By Vivian Moreau
Environment Canada’s lead investigator is not saying much about last week’s raid on three CN offices with officers looking for evidence in relation to the August, 2005 derailment and spill in the Cheakamus Canyon.
Meanwhile, the Transportation Safety Board of Canada has still not released its report into the cause of the accident that saw a tanker car split and discharge 41,000 litres of caustic soda into the river after a nine-car derailment about 20 kilometres north of Squamish.
The spill killed over 500,000 fish — “every free-swimming fish occupying the Cheakamus River,” according to a provincial report. The disaster caused a rift between environmental groups and provincial Ministry of Environment officials about how best to restore stocks.
Last Thursday B.C. Conservation and Environment Canada officials, as part of their own investigation into the derailment’s consequences, conducted an unannounced search of CN offices in Surrey, Prince George and Edmonton, according to John Dike, Environment Canada’s manager of investigations. Dike confirmed provincial and federal officers executed warrants to search the offices looking for evidence in relation to the 2005 spill but wouldn’t say much more.
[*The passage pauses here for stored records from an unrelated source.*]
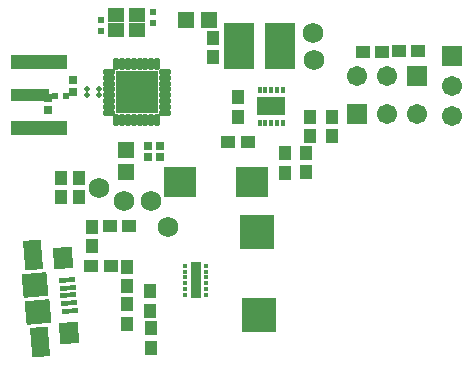
<source format=gts>
G04 Layer_Color=8388736*
%FSLAX25Y25*%
%MOIN*%
G70*
G01*
G75*
%ADD11R,0.02165X0.02165*%
G04:AMPARAMS|DCode=25|XSize=15.75mil|YSize=53.15mil|CornerRadius=0mil|HoleSize=0mil|Usage=FLASHONLY|Rotation=275.000|XOffset=0mil|YOffset=0mil|HoleType=Round|Shape=Rectangle|*
%AMROTATEDRECTD25*
4,1,4,-0.02716,0.00553,0.02579,0.01016,0.02716,-0.00553,-0.02579,-0.01016,-0.02716,0.00553,0.0*
%
%ADD25ROTATEDRECTD25*%

%ADD27R,0.02165X0.02165*%
%ADD28R,0.01181X0.01968*%
%ADD29R,0.09449X0.06299*%
%ADD30R,0.01772X0.01181*%
%ADD31R,0.03740X0.12205*%
%ADD48C,0.01968*%
%ADD55R,0.02768X0.03162*%
%ADD56R,0.18753X0.04737*%
%ADD57R,0.12611X0.04028*%
%ADD58R,0.05524X0.05288*%
%ADD59R,0.04147X0.04599*%
%ADD60R,0.10839X0.10446*%
%ADD61R,0.11824X0.11824*%
%ADD62R,0.05354X0.04567*%
%ADD63R,0.10249X0.15367*%
%ADD64R,0.03162X0.02768*%
%ADD65R,0.04599X0.04147*%
%ADD66R,0.05288X0.05524*%
G04:AMPARAMS|DCode=67|XSize=70.99mil|YSize=63.12mil|CornerRadius=0mil|HoleSize=0mil|Usage=FLASHONLY|Rotation=275.000|XOffset=0mil|YOffset=0mil|HoleType=Round|Shape=Rectangle|*
%AMROTATEDRECTD67*
4,1,4,-0.03453,0.03261,0.02834,0.03811,0.03453,-0.03261,-0.02834,-0.03811,-0.03453,0.03261,0.0*
%
%ADD67ROTATEDRECTD67*%

G04:AMPARAMS|DCode=68|XSize=98.55mil|YSize=59.18mil|CornerRadius=0mil|HoleSize=0mil|Usage=FLASHONLY|Rotation=275.000|XOffset=0mil|YOffset=0mil|HoleType=Round|Shape=Rectangle|*
%AMROTATEDRECTD68*
4,1,4,-0.03377,0.04651,0.02518,0.05167,0.03377,-0.04651,-0.02518,-0.05167,-0.03377,0.04651,0.0*
%
%ADD68ROTATEDRECTD68*%

G04:AMPARAMS|DCode=69|XSize=78.87mil|YSize=82.8mil|CornerRadius=0mil|HoleSize=0mil|Usage=FLASHONLY|Rotation=275.000|XOffset=0mil|YOffset=0mil|HoleType=Round|Shape=Rectangle|*
%AMROTATEDRECTD69*
4,1,4,-0.04468,0.03567,0.03781,0.04289,0.04468,-0.03567,-0.03781,-0.04289,-0.04468,0.03567,0.0*
%
%ADD69ROTATEDRECTD69*%

%ADD70R,0.14383X0.14383*%
%ADD71O,0.01981X0.04343*%
%ADD72O,0.04343X0.01981*%
%ADD73C,0.06800*%
%ADD74C,0.06706*%
%ADD75R,0.06706X0.06706*%
%ADD76R,0.06706X0.06706*%
D11*
X18870Y40300D02*
D03*
X15130D02*
D03*
D25*
X19034Y-21194D02*
D03*
X19257Y-23744D02*
D03*
X19480Y-26293D02*
D03*
X19703Y-28842D02*
D03*
X19926Y-31392D02*
D03*
D27*
X30400Y65470D02*
D03*
Y61730D02*
D03*
X47600Y64430D02*
D03*
Y68170D02*
D03*
D28*
X91100Y31276D02*
D03*
X89131D02*
D03*
X87163D02*
D03*
X85194D02*
D03*
X83226D02*
D03*
Y42300D02*
D03*
X85194D02*
D03*
X87163D02*
D03*
X89131D02*
D03*
X91100D02*
D03*
D29*
X87163Y36788D02*
D03*
D30*
X65500Y-26200D02*
D03*
Y-24231D02*
D03*
Y-22263D02*
D03*
Y-20294D02*
D03*
Y-18326D02*
D03*
Y-16357D02*
D03*
X58413D02*
D03*
Y-18326D02*
D03*
Y-20294D02*
D03*
Y-22263D02*
D03*
Y-24231D02*
D03*
Y-26200D02*
D03*
D31*
X61957Y-21279D02*
D03*
D48*
X25809Y42358D02*
D03*
Y40468D02*
D03*
X29746D02*
D03*
Y42358D02*
D03*
X37915Y45731D02*
D03*
X42246D02*
D03*
X46576D02*
D03*
X37915Y41400D02*
D03*
X42246D02*
D03*
X46576D02*
D03*
X37915Y37069D02*
D03*
X42246D02*
D03*
X46576D02*
D03*
D55*
X21200Y45368D02*
D03*
Y41431D02*
D03*
X12800Y35631D02*
D03*
Y39568D02*
D03*
D56*
X9843Y51400D02*
D03*
Y29550D02*
D03*
D57*
X6772Y40475D02*
D03*
D58*
X38800Y14740D02*
D03*
Y22260D02*
D03*
D59*
X107400Y26852D02*
D03*
Y33348D02*
D03*
X46828Y-24952D02*
D03*
Y-31448D02*
D03*
X91700Y14652D02*
D03*
Y21148D02*
D03*
X100100Y26852D02*
D03*
Y33348D02*
D03*
X98700Y14852D02*
D03*
Y21348D02*
D03*
X39200Y-35648D02*
D03*
Y-29152D02*
D03*
X47000Y-43748D02*
D03*
Y-37252D02*
D03*
X39200Y-23248D02*
D03*
Y-16752D02*
D03*
X27400Y-9948D02*
D03*
Y-3452D02*
D03*
X17000Y6452D02*
D03*
Y12948D02*
D03*
X23200Y6452D02*
D03*
Y12948D02*
D03*
X75900Y33252D02*
D03*
Y39748D02*
D03*
X67700Y53052D02*
D03*
Y59548D02*
D03*
D60*
X56791Y11600D02*
D03*
X80610D02*
D03*
D61*
X82300Y-5000D02*
D03*
X82900Y-32700D02*
D03*
D62*
X42387Y67218D02*
D03*
Y62100D02*
D03*
X35300Y67218D02*
D03*
Y62100D02*
D03*
D63*
X90091Y56800D02*
D03*
X76509D02*
D03*
D64*
X49968Y23600D02*
D03*
X46031D02*
D03*
X49968Y20000D02*
D03*
X46031D02*
D03*
D65*
X117552Y54900D02*
D03*
X124048D02*
D03*
X129552Y55100D02*
D03*
X136048D02*
D03*
X27152Y-16600D02*
D03*
X33648D02*
D03*
X72752Y24900D02*
D03*
X79248D02*
D03*
X33252Y-3200D02*
D03*
X39748D02*
D03*
D66*
X58840Y65600D02*
D03*
X66360D02*
D03*
D67*
X17598Y-13811D02*
D03*
X19794Y-38912D02*
D03*
D68*
X10160Y-41731D02*
D03*
X7621Y-12708D02*
D03*
D69*
X9285Y-31730D02*
D03*
X8496Y-22709D02*
D03*
D70*
X42246Y41400D02*
D03*
D71*
X49135Y32050D02*
D03*
X47167D02*
D03*
X45198D02*
D03*
X43230D02*
D03*
X41261D02*
D03*
X39293D02*
D03*
X37324D02*
D03*
X35356D02*
D03*
Y50750D02*
D03*
X37324D02*
D03*
X39293D02*
D03*
X41261D02*
D03*
X43230D02*
D03*
X45198D02*
D03*
X47167D02*
D03*
X49135D02*
D03*
D72*
X32895Y34510D02*
D03*
Y36479D02*
D03*
Y38447D02*
D03*
Y40416D02*
D03*
Y42384D02*
D03*
Y44353D02*
D03*
Y46321D02*
D03*
Y48290D02*
D03*
X51596D02*
D03*
Y46321D02*
D03*
Y44353D02*
D03*
Y42384D02*
D03*
Y40416D02*
D03*
Y38447D02*
D03*
Y36479D02*
D03*
Y34510D02*
D03*
D73*
X101100Y61200D02*
D03*
X29800Y9400D02*
D03*
X47100Y5200D02*
D03*
X101300Y52100D02*
D03*
X38200Y5200D02*
D03*
X52800Y-3400D02*
D03*
D74*
X135600Y34300D02*
D03*
X125600D02*
D03*
X115600Y46900D02*
D03*
X125600D02*
D03*
X147400Y33600D02*
D03*
Y43600D02*
D03*
D75*
X115600Y34300D02*
D03*
X135600Y46900D02*
D03*
D76*
X147400Y53600D02*
D03*
M02*

</source>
Dike couldn’t explain why it was necessary to conduct an unannounced raid on the offices 20 months after the accident but did say searches like last week’s are quite common. He said in his 10 years with Environment Canada he has known of dozens of similar investigations.
“Here in Environment Canada we have a division of enforcement officers made up of inspectors and investigators and intelligence officers and this is what we do,” Dike said. “You have an allegation of a violation, you conduct an investigation, you use the tools that are available to you and you hope to come to a conclusion.”
CN spokesman Jim Feeny said the corporation co-operated with the search and has done so consistently with various investigating agencies since the derailment occurred.
Meanwhile, B.C.’s Minister of Environment, Barry Penner, said last month he had personally complained to the Transportation Safety Board about the length of time it was taking to release its report on the cause of the derailment.
The much-anticipated report has been delayed several times and the chief investigator into the incident now anticipates it will be released next month. That would be just three months before a two-year statute of limitations against legal suits related to the spill comes into force.